I toponimi di Venezia sono scritti su insegne chiamate in dialetto nizioletti (piccole lenzuola). Differentemente dalle solite indicazioni stradali, i nomi di strade, calli, piazze e ponti non sono scritti su cartelli ma sono veri e propri affreschi,  dipinti a mano direttamente sugli intonaci e sui muri delle case, entro un rettangolo di colore bianco circondato da un riquadro (da cui il nome). Le scritte vengono realizzate usando apposite forme a stampo metallico per lettere, numeri e frecce.

Oltre ad avere una funzione d’orientamento spesso nascondono aneddoti sospesi tra leggenda e realtà ed episodi storici che, alla maggior parte delle persone in visita, solitamente sfuggono. Ne ricordiamo qualcuno: 

Sotoportego del Casin dei Nobili – (Sestiere di Dorsoduro). Un tempo sede di una sala da gioco aperta solo ai nobili, in cui le cortigiane si prostituivano. 
Ponte delle Maravegie – (Sestiere di Dorsoduro) La leggenda narra di una famiglia dove vivevano sette sorelle di straordinaria bellezza. 

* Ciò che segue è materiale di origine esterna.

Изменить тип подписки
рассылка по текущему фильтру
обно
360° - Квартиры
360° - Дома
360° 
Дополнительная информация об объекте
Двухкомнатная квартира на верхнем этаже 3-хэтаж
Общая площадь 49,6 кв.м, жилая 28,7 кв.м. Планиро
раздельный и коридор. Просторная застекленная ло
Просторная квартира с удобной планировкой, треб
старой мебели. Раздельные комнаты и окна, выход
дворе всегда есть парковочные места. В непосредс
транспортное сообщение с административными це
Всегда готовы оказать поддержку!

Riva dei Sette Martiri – (Sestiere di Castello). Nel 1944 il comando tedesco per  rappresaglia fucilò sette uomini prelevati nel carcere di Santa Maria Maggiore. 
Ponte delle Tette- (Sestiere di San Polo). Ai tempi della Repubblica di Venezia, tutta la zona costituiva un vero e proprio quartiere a "luci rosse" in cui abbondavano le case di tolleranza e una di queste si trovava proprio sopra al ponte delle Tette. Le prostitute, affacciandosi alle finestre in direzione del ponte sottostante, erano use allettare i passanti mostrando i seni scoperti: da qui ha origine questa singolare toponomastica.